May 25, 2012 — On a recent evening, University of Virginia music professor Bonnie Gordon watched a handful of local children select the instruments they will play in school band next year.
She was there with Lauren Hauser, a doctoral student in English, and Sarad Davenport, the Charlottesville director of City of Promise, a community education program. Just a couple of months earlier, Gordon had taken some of the kids for their first visit to the Charlottesville & University Symphony Orchestra's Musical Instrument Petting Zoo and helped familiarize them with those same instruments.
"It was a really nice thing to see," Hauser said.. "In some cases, they were familiar with the instruments because of the symphony event we'd gone to."
That trip capped the successful first year of a pilot music outreach program that brought children from Charlottesville's low-income families together with U.Va. undergraduates to attend arts events. Gordon, a music professor in the College of Arts & Sciences, organized the program with the help of a Mead Endowment grant designed to facilitate interactions among faculty and students.
During the course of the year, she took 18 area third- and fourth-grade children and 18 U.Va. students to a series of eight events, including the symphony performance, a rehearsal of choreographer Bill T. Jones's dance company, a tour of the U.Va. Art Museum, and a Shakespeare play at Blackfriars in Staunton.
The idea was to expose area children to a wealth of free and inexpensive area arts events that they might not otherwise have been aware of, while giving U.Va. students a chance to interact with the local community and with a professor outside of class, Gordon said.
"A lot of these children had never been to U.Va. before, despite the fact that they live nearby," Gordon said. "We wanted to show them the college environment and give them a sense that this is something they could be a part of."
Emily Peters, who just graduated with a degree in psychology, said the outreach program was a great opportunity for the U.Va. students who participated, and that it opened her eyes to a part of the Charlottesville community she wasn't aware of.
"I loved every minute of it," said Peters, who also began volunteering in the after-school program at Westhaven. "It became a big part of my life in my fourth year in college, because it was something I was so passionate about."
Peters also helped coordinate the U.Va. student volunteers, and said it drew together students from diverse backgrounds. She used the experience as the basis of her final practicum project for her leadership minor in the McIntire School of Commerce.
Rachel Savoy is a teacher at Charlottesville's Burley-Moran Elementary School who recently graduated from U.Va. with both undergraduate and master's degrees from the Curry School of Education. She said the program expanded the perspectives of the students who participated and gave them a valuable exposure to the local arts scene.
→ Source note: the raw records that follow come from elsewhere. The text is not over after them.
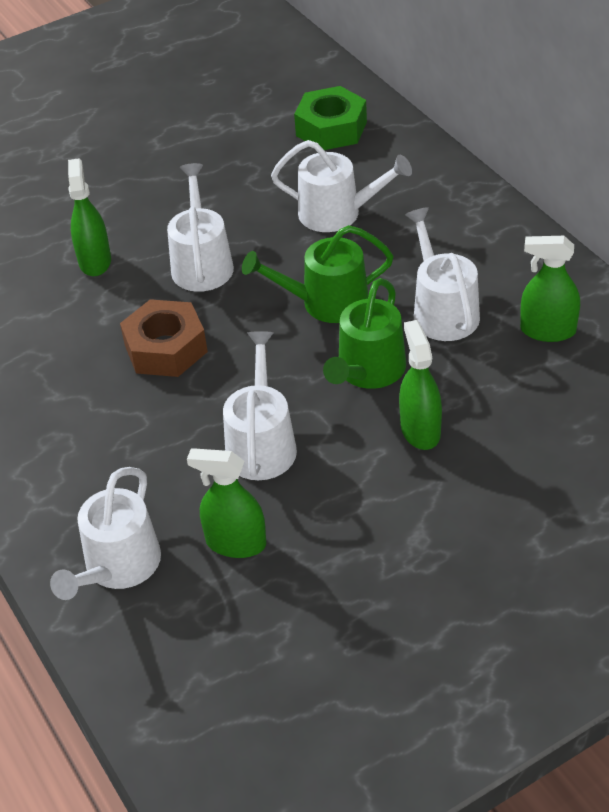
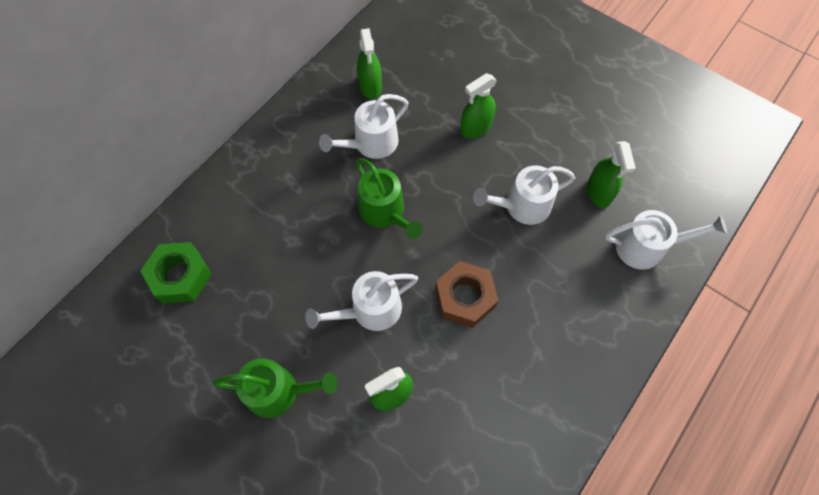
camera: 115 degrees left, 20 degrees up
white watering can [271,140,412,232] -> none
green watering can [323,278,406,389] -> green watering can moved to [213,358,338,418]

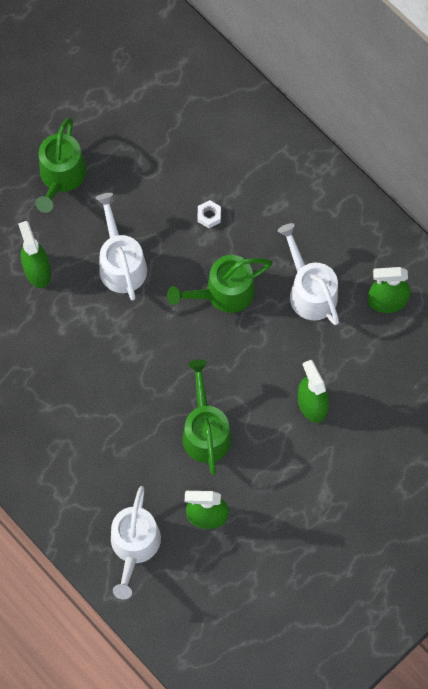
camera: 100 degrees right, 5 degrees up
green nut [140,242,212,303] -> none
brown nut [435,261,499,328] -> none
white watering can [473,166,575,225] -> green watering can [182,360,232,475]
none -> white nut [197,200,221,228]

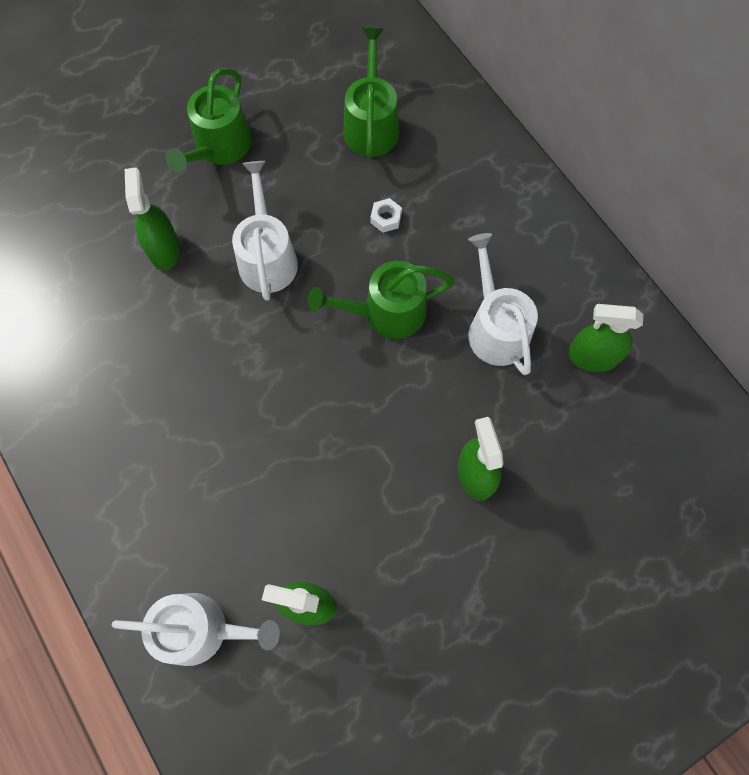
camera: 10 degrees right, 0 degrees up
white watering can [111,486,161,599] -> white watering can turned 105 degrees counterclockwise [112,593,280,666]
green watering can [182,360,232,475] -> green watering can moved to [343,28,399,157]

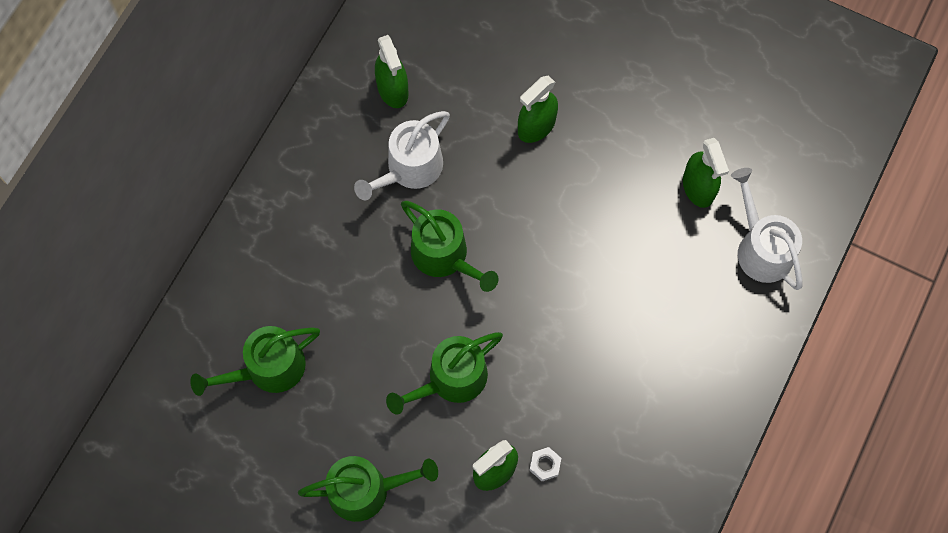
camera: 120 degrees left, 0 degrees up
white watering can [232,161,298,301] -> green watering can [386,332,503,415]
white nut [371,198,402,233] -> white nut moved to [529,447,561,481]

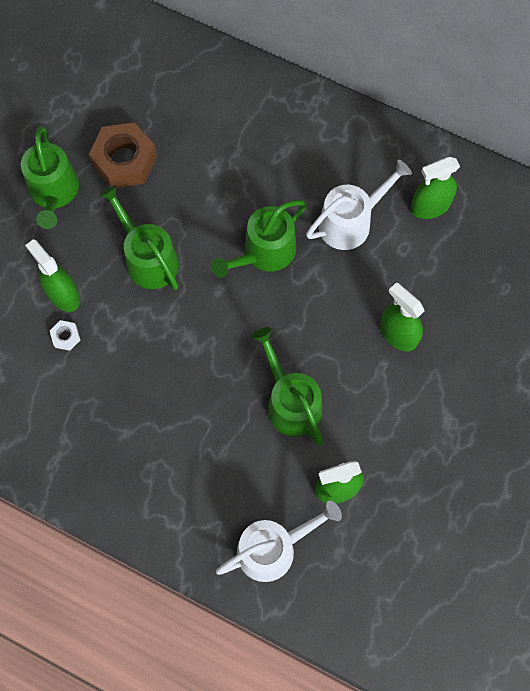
camera: 90 degrees right, 0 degrees up
green watering can [190,326,320,396] -> green watering can moved to [252,327,323,446]
white watering can [354,111,450,200] -> white watering can turned 105 degrees clockwise [306,160,412,250]
none -> brown nut [89,122,157,188]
"Students can't learn to appreciate art or participate in it fully unless they are exposed to it," Savoy said. "That sense of appreciation is a skill we hone throughout the program – they don't always have to personally love a certain style or medium of art, but they can respect it and appreciate the work that goes into it. It enriches and deepens their world."
The events were often paired with learning exercises. After the children visited the art museum, they got a chance to work on their own collages. After seeing a photography exhibit at The Bridge, a local gallery, they talked about photography.
Beyond the artistic benefits, just getting the children on Grounds seemed to be a valuable experience, Gordon said. One of their most popular stops was a University dining hall, where the kids were fascinated by the bustle of activity around them.
Gordon said she hopes to continue the program, and is looking for a funding source and for help facilitating the logistics of future trips. Though overall costs are low, she hopes to have someone to help secure tickets for events and coordinate issues such as transportation and parental permission.
"I really hope we can keep doing it," she said. "This is a very easy way to give something back to the community."